**TEXT SECTION**:
Chapter 10: Confidence Intervals
Learning Objectives
- Construct and interpret a one-proportion $z$-interval for a population proportion $p$
- Determine the minimum sample size needed to achieve a desired margin of error
- Construct and interpret a one-sample $t$-interval for a population mean $\mu$
- Verify the conditions (Random, Large Counts / Normal, 10%) before constructing a CI
- Distinguish between paired and two-sample procedures
- Identify how confidence level, sample size, and variability affect CI width
10.1 Estimating a Population Proportion
When we want to know a population proportion $p$ (the true fraction of individuals with some characteristic), we use a sample proportion $\hat{p}$ as our best single estimate. But a single number ignores sampling variability — a confidence interval captures that uncertainty by providing a range of plausible values.
Definition: Point Estimate and Confidence Interval
A point estimate is a single value used to estimate a parameter. For a population proportion, the point estimate is the sample proportion $\hat{p} = \frac{\text{count of successes}}{n}$.
A confidence interval is an interval computed from sample data that, under repeated sampling, captures the true parameter a specified percentage of the time (the confidence level).
Conditions for a One-Proportion z-Interval
Before constructing any confidence interval, you must verify three conditions:
- Random: The sample was obtained by random sampling (SRS, stratified random sample, etc.).
- Large Counts: $n\hat{p} \geq 10$ and $n(1-\hat{p}) \geq 10$ — ensures the sampling distribution of $\hat{p}$ is approximately Normal.
- 10% Condition: $n \leq 0.10N$ — the sample is at most 10% of the population, so observations are approximately independent.
One-Proportion z-Interval
When conditions are met, a $C$% confidence interval for the population proportion $p$ is:
$$\hat{p} \pm z^* \cdot \sqrt{\frac{\hat{p}(1-\hat{p})}{n}}$$
- $\hat{p}$ = sample proportion (center / point estimate)
- $z^* \cdot \sqrt{\hat{p}(1-\hat{p})/n}$ = margin of error (ME)

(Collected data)
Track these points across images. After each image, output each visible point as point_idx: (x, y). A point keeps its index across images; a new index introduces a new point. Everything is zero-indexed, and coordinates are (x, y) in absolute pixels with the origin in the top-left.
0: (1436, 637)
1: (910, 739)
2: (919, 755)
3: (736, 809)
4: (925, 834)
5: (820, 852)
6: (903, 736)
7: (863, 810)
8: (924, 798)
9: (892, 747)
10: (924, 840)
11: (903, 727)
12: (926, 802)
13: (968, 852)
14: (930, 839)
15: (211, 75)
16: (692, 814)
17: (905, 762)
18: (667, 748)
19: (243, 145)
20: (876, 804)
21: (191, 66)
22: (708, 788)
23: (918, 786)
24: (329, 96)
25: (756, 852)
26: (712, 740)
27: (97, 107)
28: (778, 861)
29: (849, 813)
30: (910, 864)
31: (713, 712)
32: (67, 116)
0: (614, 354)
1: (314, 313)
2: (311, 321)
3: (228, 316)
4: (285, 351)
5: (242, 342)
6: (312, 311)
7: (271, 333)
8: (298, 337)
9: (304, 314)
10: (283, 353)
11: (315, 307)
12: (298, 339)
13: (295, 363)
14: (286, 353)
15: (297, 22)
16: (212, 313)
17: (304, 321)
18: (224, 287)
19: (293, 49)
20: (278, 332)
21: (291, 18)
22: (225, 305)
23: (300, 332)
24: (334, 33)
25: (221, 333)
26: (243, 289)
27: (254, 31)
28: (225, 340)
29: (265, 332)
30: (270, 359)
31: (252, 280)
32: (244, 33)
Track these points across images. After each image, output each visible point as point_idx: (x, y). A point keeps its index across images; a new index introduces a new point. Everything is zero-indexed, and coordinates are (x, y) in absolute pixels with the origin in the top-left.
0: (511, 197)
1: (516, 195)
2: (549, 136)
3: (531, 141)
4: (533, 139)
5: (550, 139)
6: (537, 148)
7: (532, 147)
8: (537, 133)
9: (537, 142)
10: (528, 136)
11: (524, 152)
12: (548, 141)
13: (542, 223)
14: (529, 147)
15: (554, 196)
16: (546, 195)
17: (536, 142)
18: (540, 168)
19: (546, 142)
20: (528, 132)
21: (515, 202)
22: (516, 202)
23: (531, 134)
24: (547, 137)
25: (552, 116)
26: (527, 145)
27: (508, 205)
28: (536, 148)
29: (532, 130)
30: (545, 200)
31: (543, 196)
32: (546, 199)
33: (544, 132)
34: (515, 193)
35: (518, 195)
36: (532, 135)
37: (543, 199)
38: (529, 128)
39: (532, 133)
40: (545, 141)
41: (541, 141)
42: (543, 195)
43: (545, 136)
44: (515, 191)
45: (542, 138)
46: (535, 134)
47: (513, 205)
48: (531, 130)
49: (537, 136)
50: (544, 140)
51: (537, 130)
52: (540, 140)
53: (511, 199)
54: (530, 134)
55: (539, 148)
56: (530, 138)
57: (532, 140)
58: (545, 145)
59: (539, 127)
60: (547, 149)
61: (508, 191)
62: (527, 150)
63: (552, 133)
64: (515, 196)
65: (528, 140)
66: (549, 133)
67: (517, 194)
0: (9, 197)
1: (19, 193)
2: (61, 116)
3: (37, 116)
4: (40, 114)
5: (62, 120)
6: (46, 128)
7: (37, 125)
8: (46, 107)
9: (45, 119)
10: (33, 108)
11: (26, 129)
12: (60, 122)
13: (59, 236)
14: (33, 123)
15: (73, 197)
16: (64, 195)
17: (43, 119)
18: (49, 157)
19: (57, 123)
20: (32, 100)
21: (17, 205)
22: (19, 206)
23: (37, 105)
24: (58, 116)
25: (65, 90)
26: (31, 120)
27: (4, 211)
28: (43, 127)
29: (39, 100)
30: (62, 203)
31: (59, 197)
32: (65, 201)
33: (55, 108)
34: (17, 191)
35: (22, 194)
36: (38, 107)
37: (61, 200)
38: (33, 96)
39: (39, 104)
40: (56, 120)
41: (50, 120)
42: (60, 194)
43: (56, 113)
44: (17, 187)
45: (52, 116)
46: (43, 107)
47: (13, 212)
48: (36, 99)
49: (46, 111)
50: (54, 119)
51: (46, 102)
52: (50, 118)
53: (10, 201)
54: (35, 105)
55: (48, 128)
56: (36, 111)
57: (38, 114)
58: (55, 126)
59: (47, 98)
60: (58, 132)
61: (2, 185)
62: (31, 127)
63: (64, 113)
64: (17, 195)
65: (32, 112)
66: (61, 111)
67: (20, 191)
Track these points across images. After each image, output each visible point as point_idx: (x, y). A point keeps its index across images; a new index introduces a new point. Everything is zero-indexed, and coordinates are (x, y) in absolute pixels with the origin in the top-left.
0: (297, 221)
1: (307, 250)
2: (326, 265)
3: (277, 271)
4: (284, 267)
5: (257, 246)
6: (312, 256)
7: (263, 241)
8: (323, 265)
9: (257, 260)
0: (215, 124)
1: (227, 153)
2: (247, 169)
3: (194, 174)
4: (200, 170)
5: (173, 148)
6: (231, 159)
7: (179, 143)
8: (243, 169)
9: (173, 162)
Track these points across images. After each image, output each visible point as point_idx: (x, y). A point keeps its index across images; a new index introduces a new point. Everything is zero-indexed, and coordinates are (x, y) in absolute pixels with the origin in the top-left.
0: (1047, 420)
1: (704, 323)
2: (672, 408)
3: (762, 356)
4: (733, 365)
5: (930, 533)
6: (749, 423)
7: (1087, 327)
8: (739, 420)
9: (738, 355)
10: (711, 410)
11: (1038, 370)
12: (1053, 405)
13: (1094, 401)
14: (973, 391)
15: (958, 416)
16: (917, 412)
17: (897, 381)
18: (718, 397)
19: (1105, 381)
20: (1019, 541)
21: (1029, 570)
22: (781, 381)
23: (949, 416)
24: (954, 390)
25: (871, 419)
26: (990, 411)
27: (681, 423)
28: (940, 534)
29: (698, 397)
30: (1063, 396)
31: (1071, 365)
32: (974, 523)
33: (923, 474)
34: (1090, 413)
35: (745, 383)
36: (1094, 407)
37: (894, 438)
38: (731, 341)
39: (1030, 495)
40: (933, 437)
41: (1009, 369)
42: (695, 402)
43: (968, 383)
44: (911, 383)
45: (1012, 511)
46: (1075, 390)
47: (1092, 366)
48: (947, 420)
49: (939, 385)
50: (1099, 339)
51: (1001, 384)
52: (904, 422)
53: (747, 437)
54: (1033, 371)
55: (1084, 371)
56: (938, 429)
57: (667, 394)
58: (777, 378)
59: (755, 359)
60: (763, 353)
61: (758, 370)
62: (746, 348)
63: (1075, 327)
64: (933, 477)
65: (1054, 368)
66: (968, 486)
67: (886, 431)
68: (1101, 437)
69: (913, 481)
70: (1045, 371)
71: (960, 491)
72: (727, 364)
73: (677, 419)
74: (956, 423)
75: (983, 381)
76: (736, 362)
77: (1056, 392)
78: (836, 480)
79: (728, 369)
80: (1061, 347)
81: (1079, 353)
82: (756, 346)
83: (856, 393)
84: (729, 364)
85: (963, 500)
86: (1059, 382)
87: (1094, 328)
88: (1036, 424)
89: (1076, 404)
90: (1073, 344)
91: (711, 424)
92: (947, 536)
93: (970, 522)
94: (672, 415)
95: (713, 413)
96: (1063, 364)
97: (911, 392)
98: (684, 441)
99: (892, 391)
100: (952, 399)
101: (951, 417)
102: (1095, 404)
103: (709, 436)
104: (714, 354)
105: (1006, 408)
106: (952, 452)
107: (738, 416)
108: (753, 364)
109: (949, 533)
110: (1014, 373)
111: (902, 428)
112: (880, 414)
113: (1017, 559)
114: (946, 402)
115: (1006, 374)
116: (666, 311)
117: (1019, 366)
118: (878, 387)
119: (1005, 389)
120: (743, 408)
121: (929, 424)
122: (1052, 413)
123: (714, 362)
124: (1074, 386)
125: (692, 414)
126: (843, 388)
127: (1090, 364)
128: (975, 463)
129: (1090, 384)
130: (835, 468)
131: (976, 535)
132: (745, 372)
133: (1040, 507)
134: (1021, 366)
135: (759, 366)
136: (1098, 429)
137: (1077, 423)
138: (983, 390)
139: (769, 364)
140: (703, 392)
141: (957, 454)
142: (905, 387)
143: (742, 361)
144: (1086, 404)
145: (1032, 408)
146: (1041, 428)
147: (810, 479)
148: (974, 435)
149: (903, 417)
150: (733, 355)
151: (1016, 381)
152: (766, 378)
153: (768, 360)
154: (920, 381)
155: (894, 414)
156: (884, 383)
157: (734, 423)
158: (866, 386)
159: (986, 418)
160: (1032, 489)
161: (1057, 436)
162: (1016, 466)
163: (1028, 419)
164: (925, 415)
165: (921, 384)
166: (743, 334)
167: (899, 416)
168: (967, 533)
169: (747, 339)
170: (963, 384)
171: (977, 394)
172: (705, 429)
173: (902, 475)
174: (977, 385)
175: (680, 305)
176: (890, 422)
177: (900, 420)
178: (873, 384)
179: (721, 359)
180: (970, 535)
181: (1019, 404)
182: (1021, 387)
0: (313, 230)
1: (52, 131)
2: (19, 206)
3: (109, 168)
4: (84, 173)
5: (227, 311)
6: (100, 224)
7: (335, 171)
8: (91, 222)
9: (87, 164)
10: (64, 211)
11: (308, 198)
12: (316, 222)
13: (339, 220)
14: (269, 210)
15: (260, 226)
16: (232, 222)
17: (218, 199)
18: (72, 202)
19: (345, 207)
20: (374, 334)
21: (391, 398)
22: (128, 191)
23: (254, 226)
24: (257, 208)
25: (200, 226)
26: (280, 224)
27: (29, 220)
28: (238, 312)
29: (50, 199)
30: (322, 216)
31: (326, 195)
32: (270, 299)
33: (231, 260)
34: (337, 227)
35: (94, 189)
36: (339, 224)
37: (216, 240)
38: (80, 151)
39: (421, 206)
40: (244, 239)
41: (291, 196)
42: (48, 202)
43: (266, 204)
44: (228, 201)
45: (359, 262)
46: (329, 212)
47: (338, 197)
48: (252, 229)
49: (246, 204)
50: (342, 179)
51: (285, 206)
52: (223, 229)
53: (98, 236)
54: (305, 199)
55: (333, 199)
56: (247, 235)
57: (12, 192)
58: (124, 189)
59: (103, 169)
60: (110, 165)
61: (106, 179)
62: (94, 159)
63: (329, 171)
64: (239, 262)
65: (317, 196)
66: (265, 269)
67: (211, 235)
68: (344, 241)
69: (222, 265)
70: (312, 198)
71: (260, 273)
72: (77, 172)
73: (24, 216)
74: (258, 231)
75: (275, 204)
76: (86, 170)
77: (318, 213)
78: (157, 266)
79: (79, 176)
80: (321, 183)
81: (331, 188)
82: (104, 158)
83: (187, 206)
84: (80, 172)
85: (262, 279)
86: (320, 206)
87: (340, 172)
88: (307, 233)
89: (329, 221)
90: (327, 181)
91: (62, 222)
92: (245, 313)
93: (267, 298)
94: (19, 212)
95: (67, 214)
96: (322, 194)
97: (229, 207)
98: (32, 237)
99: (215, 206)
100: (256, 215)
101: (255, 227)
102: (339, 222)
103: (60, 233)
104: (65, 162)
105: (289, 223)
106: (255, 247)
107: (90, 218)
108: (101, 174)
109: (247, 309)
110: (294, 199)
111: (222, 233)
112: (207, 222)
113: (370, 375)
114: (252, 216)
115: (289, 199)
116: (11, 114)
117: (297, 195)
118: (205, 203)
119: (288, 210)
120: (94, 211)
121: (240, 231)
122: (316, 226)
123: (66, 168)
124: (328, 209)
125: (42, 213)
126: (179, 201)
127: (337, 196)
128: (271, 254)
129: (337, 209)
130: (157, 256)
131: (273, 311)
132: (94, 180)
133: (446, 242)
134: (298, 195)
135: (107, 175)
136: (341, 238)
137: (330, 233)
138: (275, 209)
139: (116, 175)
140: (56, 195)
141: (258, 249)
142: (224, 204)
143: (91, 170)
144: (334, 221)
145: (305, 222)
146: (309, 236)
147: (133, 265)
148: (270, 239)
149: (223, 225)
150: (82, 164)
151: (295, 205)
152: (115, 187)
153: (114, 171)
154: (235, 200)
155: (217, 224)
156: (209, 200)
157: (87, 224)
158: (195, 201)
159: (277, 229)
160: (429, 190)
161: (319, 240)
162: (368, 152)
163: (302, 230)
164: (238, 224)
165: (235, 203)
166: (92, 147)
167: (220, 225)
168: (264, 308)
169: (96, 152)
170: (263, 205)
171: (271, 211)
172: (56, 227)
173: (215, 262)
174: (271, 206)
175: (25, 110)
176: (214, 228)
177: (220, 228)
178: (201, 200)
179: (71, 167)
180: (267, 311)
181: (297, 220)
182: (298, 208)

**EXERCISE OBJECTIVE**:
Reproduce word for word the stretch of the confidence intervals chapter from "A confidence interval is" through "are approximately independent.".

**SOLUTION FOR THIS TASK**:
A confidence interval is an interval computed from sample data that, under repeated sampling, captures the true parameter a specified percentage of the time (the confidence level).
Conditions for a One-Proportion z-Interval
Before constructing any confidence interval, you must verify three conditions:
- Random: The sample was obtained by random sampling (SRS, stratified random sample, etc.).
- Large Counts: $n\hat{p} \geq 10$ and $n(1-\hat{p}) \geq 10$ — ensures the sampling distribution of $\hat{p}$ is approximately Normal.
- 10% Condition: $n \leq 0.10N$ — the sample is at most 10% of the population, so observations are approximately independent.